> _WORK ORDER_:
From the line containing "cy_px: 1498" down to the final line of the entries below, return each line exactly and drop the pictures.

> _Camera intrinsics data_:
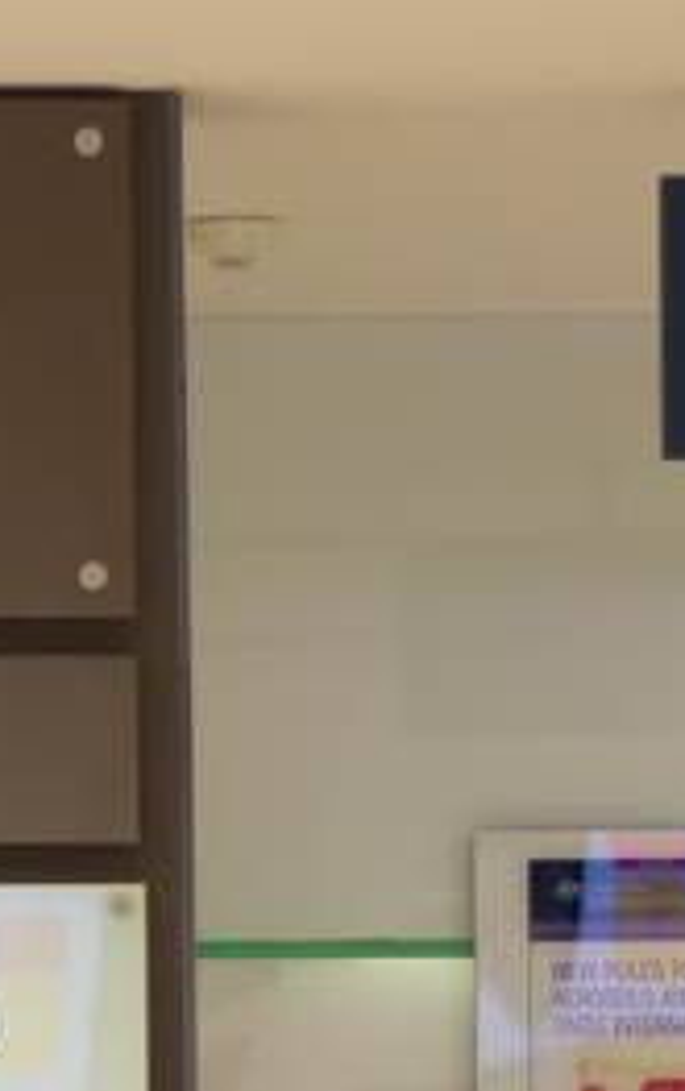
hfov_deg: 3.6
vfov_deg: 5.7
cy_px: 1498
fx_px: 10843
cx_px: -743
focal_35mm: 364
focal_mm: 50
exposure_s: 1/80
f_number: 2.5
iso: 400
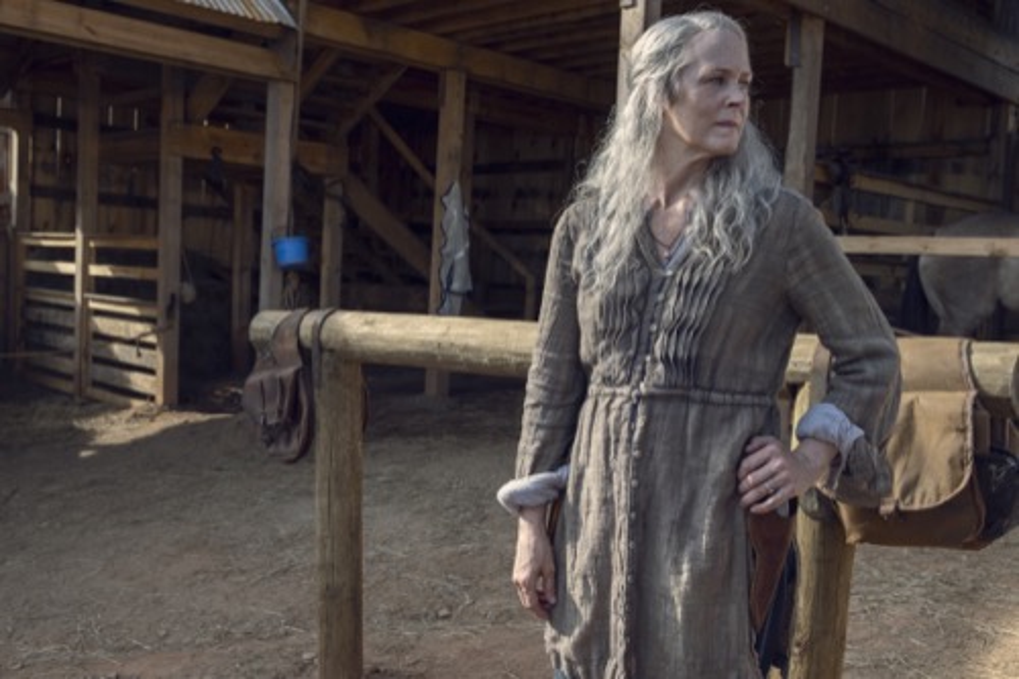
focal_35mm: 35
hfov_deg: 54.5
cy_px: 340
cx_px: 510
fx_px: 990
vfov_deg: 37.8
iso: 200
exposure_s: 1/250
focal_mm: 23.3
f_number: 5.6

> _ANSWER TO THE EXERCISE_:
cy_px: 1498
fx_px: 10843
cx_px: -743
focal_35mm: 364
focal_mm: 50
exposure_s: 1/80
f_number: 2.5
iso: 400
focal_35mm: 35
hfov_deg: 54.5
cy_px: 340
cx_px: 510
fx_px: 990
vfov_deg: 37.8
iso: 200
exposure_s: 1/250
focal_mm: 23.3
f_number: 5.6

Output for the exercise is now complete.